The District of Columbia government is the closest thing in the United States to a "failed state" like Haiti. DC prisons were so bad that in Will, the autobiography of G. Gordon Liddy, Liddy says that he could have had people involved in the Watergate case killed on the street for a carton of cigarettes.

The problem that Mr. Bailey is complaining about is an unusual one:

And although African Americans represent about 60 percent of the D.C. population, nearly 95 percent of convicted D.C. felons are African American. They enter a federal penal system in which African Americans are numerous but still a minority.

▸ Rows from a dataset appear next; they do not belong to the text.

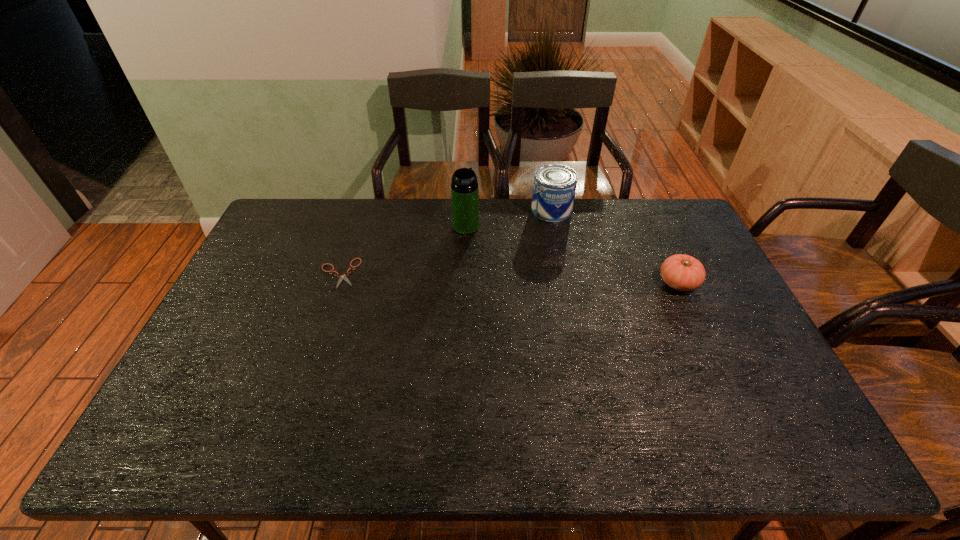
You are a GUI agent. You are given a task and a screenshot of the screen. Output one action in this format:
    pyautogui.click(x=<x>, y=<y>)
    Task: Click on the vacant space located from the spout of the thermos bottle
    This screenshot has height=540, width=960.
    Given the screenshot: What is the action you would take?
    pyautogui.click(x=566, y=292)

The height and width of the screenshot is (540, 960). In order to click on free location located from the spout of the thermos bottle in this screenshot , I will do `click(517, 260)`.

This screenshot has width=960, height=540. Find the location of `vacant space located from the spout of the thermos bottle`. vacant space located from the spout of the thermos bottle is located at coordinates (548, 280).

I want to click on free space located on the front label of the third object from left to right, so click(x=533, y=301).

Where is `free space located 0.300m on the front label of the third object from left to right`? The image size is (960, 540). free space located 0.300m on the front label of the third object from left to right is located at coordinates (538, 279).

Identify the location of free space located on the front label of the third object from left to right. (540, 266).

The width and height of the screenshot is (960, 540). I want to click on thermos bottle at the far edge, so click(x=464, y=187).

This screenshot has width=960, height=540. Identify the location of can present at the far edge. (554, 187).

You are a GUI agent. You are given a task and a screenshot of the screen. Output one action in this format:
    pyautogui.click(x=<x>, y=<y>)
    Task: Click on the object positioned at the right edge
    
    Given the screenshot: What is the action you would take?
    pyautogui.click(x=681, y=272)

Where is `free space at the far edge of the desktop`? The width and height of the screenshot is (960, 540). free space at the far edge of the desktop is located at coordinates (432, 200).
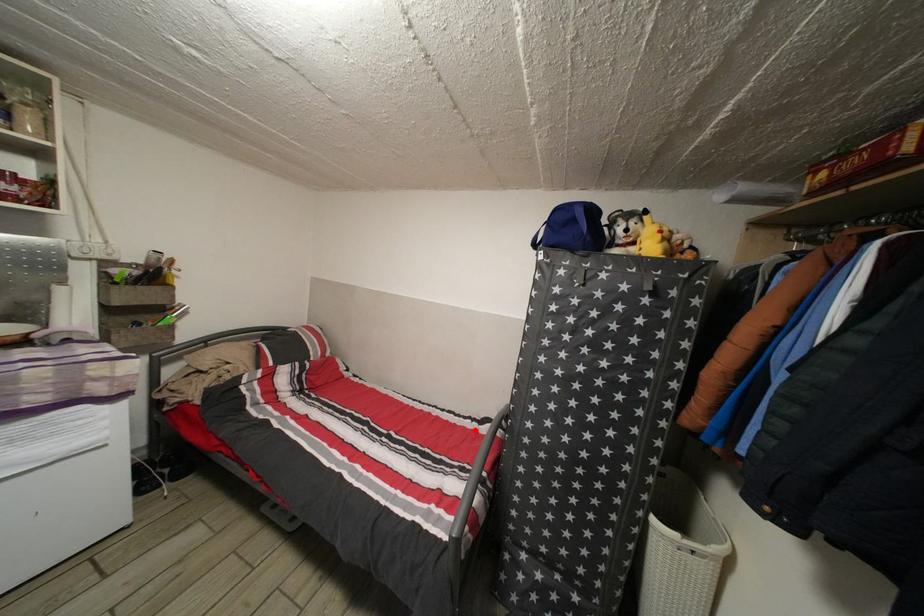
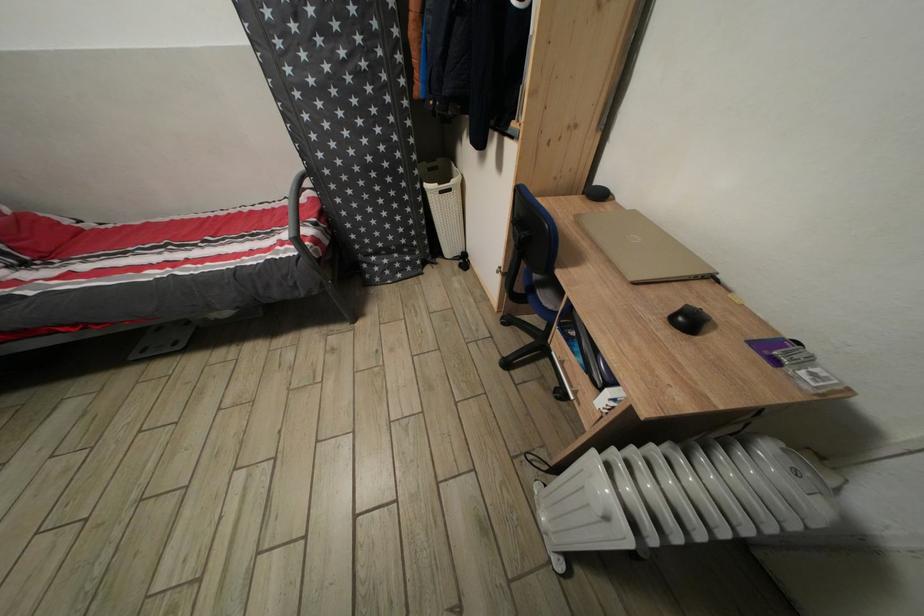
Locate, in the second image, the point that corresponds to the highlighted location in the first image.

(294, 209)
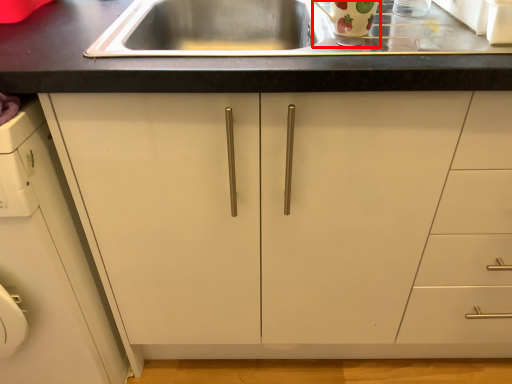
Question: From the image's perspective, considering the relative positions of appliance (annotated by the red box) and cabinetry in the image provided, where is appliance (annotated by the red box) located with respect to the staircase?

Choices:
 (A) below
 (B) above

Answer: (B)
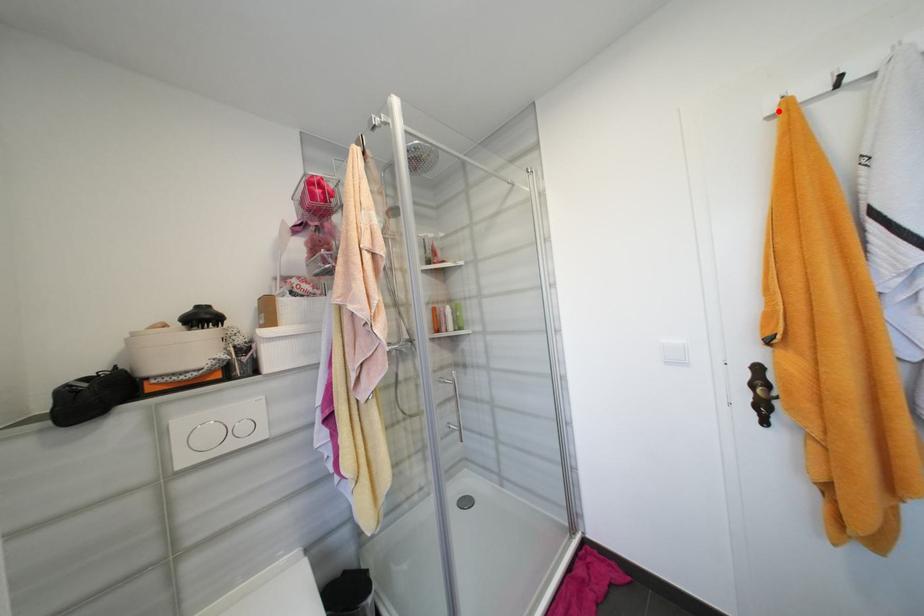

Typically, federal prisons are in rural areas such as Leavenworth, Kan., and Beaumont, Tex. Nearly two-thirds of the staff members in these prisons are white.

When a male D.C. prisoner arrives at a new facility, he is segregated. During this period of separation, the prison staff tells D.C. inmates to steer clear of other inmates from the District "for their own protection." Although no D.C.-based gangs are known to exist in the federal prison system, D.C. inmates collectively are called "D.C. Blacks" by prison officials and treated as though they were gang members.

The problem is that what Mr. Bailey is complaining about isn’t segregation, it’s integration. He would apparently like to have a prison system were his minority group was a majority, as it is in the District, or a supermajority, as it is in the local prison system.

Instead, the prison system, being federal, "looks like America."

I’m not sure what can be done about the prison guards referring to DC blacks as DC blacks. Perhaps we should issue a fatwa ordering them to substitute the term "Pennsylvania Dutch?"